* STATED GOAL *
Can you copy every line of the material below word for word, with nothing changed or left out?

* RAW DATA *
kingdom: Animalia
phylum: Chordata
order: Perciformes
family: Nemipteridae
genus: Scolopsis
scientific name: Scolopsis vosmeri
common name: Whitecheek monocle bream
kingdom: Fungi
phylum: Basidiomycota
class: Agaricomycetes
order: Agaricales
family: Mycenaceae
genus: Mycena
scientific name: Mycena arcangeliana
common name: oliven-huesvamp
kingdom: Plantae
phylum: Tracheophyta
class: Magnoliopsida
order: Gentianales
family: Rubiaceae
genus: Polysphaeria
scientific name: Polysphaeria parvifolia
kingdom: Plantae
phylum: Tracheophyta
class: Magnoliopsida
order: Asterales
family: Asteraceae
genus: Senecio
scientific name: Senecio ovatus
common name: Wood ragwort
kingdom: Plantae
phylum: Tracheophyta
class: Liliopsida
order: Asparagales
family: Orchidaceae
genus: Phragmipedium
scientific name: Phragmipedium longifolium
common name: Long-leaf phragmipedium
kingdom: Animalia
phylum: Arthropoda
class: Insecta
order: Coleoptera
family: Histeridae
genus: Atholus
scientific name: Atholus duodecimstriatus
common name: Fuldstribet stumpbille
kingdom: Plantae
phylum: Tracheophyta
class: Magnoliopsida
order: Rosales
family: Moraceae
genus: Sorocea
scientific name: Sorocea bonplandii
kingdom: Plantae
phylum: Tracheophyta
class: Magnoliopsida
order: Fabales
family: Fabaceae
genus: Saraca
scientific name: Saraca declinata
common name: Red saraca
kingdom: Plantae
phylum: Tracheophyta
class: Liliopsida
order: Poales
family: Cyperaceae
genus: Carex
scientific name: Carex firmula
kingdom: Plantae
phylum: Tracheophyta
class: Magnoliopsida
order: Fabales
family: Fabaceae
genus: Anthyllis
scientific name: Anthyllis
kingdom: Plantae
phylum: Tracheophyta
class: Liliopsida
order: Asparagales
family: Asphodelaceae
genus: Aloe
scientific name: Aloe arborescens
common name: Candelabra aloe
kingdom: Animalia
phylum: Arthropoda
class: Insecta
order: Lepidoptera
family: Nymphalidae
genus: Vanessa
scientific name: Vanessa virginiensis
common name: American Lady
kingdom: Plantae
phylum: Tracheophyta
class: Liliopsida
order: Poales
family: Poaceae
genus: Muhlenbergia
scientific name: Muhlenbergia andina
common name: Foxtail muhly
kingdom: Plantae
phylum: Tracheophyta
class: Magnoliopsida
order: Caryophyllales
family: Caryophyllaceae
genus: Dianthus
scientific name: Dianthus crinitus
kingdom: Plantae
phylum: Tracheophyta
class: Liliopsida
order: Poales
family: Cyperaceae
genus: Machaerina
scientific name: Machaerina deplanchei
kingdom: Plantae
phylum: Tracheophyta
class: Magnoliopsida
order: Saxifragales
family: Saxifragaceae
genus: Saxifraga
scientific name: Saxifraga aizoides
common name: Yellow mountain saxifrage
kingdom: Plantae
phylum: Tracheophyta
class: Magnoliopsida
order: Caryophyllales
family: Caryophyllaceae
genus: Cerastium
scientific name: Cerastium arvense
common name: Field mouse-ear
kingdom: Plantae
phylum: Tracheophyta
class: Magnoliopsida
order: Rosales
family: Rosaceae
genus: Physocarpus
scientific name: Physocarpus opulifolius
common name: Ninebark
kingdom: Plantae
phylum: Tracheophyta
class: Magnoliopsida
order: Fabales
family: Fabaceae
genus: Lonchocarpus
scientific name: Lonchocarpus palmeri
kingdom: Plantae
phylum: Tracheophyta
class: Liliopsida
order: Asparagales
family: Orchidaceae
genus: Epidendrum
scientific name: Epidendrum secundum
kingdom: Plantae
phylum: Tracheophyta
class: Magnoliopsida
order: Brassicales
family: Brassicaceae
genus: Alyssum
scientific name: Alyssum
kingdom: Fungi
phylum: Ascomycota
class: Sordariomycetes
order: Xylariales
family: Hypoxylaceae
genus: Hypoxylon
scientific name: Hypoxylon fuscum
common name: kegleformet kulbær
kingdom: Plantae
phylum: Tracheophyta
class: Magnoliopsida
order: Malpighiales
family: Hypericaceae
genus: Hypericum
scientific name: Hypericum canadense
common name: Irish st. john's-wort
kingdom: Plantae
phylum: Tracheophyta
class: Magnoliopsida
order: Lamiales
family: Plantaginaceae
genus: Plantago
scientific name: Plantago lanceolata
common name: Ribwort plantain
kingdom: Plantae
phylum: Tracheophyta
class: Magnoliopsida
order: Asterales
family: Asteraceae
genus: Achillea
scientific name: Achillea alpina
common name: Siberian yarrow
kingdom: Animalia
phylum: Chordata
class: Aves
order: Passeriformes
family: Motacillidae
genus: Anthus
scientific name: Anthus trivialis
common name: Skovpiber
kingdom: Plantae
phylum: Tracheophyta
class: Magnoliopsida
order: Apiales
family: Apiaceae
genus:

* WRITTEN ANSWER *
kingdom: Animalia
phylum: Chordata
order: Perciformes
family: Nemipteridae
genus: Scolopsis
scientific name: Scolopsis vosmeri
common name: Whitecheek monocle bream
kingdom: Fungi
phylum: Basidiomycota
class: Agaricomycetes
order: Agaricales
family: Mycenaceae
genus: Mycena
scientific name: Mycena arcangeliana
common name: oliven-huesvamp
kingdom: Plantae
phylum: Tracheophyta
class: Magnoliopsida
order: Gentianales
family: Rubiaceae
genus: Polysphaeria
scientific name: Polysphaeria parvifolia
kingdom: Plantae
phylum: Tracheophyta
class: Magnoliopsida
order: Asterales
family: Asteraceae
genus: Senecio
scientific name: Senecio ovatus
common name: Wood ragwort
kingdom: Plantae
phylum: Tracheophyta
class: Liliopsida
order: Asparagales
family: Orchidaceae
genus: Phragmipedium
scientific name: Phragmipedium longifolium
common name: Long-leaf phragmipedium
kingdom: Animalia
phylum: Arthropoda
class: Insecta
order: Coleoptera
family: Histeridae
genus: Atholus
scientific name: Atholus duodecimstriatus
common name: Fuldstribet stumpbille
kingdom: Plantae
phylum: Tracheophyta
class: Magnoliopsida
order: Rosales
family: Moraceae
genus: Sorocea
scientific name: Sorocea bonplandii
kingdom: Plantae
phylum: Tracheophyta
class: Magnoliopsida
order: Fabales
family: Fabaceae
genus: Saraca
scientific name: Saraca declinata
common name: Red saraca
kingdom: Plantae
phylum: Tracheophyta
class: Liliopsida
order: Poales
family: Cyperaceae
genus: Carex
scientific name: Carex firmula
kingdom: Plantae
phylum: Tracheophyta
class: Magnoliopsida
order: Fabales
family: Fabaceae
genus: Anthyllis
scientific name: Anthyllis
kingdom: Plantae
phylum: Tracheophyta
class: Liliopsida
order: Asparagales
family: Asphodelaceae
genus: Aloe
scientific name: Aloe arborescens
common name: Candelabra aloe
kingdom: Animalia
phylum: Arthropoda
class: Insecta
order: Lepidoptera
family: Nymphalidae
genus: Vanessa
scientific name: Vanessa virginiensis
common name: American Lady
kingdom: Plantae
phylum: Tracheophyta
class: Liliopsida
order: Poales
family: Poaceae
genus: Muhlenbergia
scientific name: Muhlenbergia andina
common name: Foxtail muhly
kingdom: Plantae
phylum: Tracheophyta
class: Magnoliopsida
order: Caryophyllales
family: Caryophyllaceae
genus: Dianthus
scientific name: Dianthus crinitus
kingdom: Plantae
phylum: Tracheophyta
class: Liliopsida
order: Poales
family: Cyperaceae
genus: Machaerina
scientific name: Machaerina deplanchei
kingdom: Plantae
phylum: Tracheophyta
class: Magnoliopsida
order: Saxifragales
family: Saxifragaceae
genus: Saxifraga
scientific name: Saxifraga aizoides
common name: Yellow mountain saxifrage
kingdom: Plantae
phylum: Tracheophyta
class: Magnoliopsida
order: Caryophyllales
family: Caryophyllaceae
genus: Cerastium
scientific name: Cerastium arvense
common name: Field mouse-ear
kingdom: Plantae
phylum: Tracheophyta
class: Magnoliopsida
order: Rosales
family: Rosaceae
genus: Physocarpus
scientific name: Physocarpus opulifolius
common name: Ninebark
kingdom: Plantae
phylum: Tracheophyta
class: Magnoliopsida
order: Fabales
family: Fabaceae
genus: Lonchocarpus
scientific name: Lonchocarpus palmeri
kingdom: Plantae
phylum: Tracheophyta
class: Liliopsida
order: Asparagales
family: Orchidaceae
genus: Epidendrum
scientific name: Epidendrum secundum
kingdom: Plantae
phylum: Tracheophyta
class: Magnoliopsida
order: Brassicales
family: Brassicaceae
genus: Alyssum
scientific name: Alyssum
kingdom: Fungi
phylum: Ascomycota
class: Sordariomycetes
order: Xylariales
family: Hypoxylaceae
genus: Hypoxylon
scientific name: Hypoxylon fuscum
common name: kegleformet kulbær
kingdom: Plantae
phylum: Tracheophyta
class: Magnoliopsida
order: Malpighiales
family: Hypericaceae
genus: Hypericum
scientific name: Hypericum canadense
common name: Irish st. john's-wort
kingdom: Plantae
phylum: Tracheophyta
class: Magnoliopsida
order: Lamiales
family: Plantaginaceae
genus: Plantago
scientific name: Plantago lanceolata
common name: Ribwort plantain
kingdom: Plantae
phylum: Tracheophyta
class: Magnoliopsida
order: Asterales
family: Asteraceae
genus: Achillea
scientific name: Achillea alpina
common name: Siberian yarrow
kingdom: Animalia
phylum: Chordata
class: Aves
order: Passeriformes
family: Motacillidae
genus: Anthus
scientific name: Anthus trivialis
common name: Skovpiber
kingdom: Plantae
phylum: Tracheophyta
class: Magnoliopsida
order: Apiales
family: Apiaceae
genus:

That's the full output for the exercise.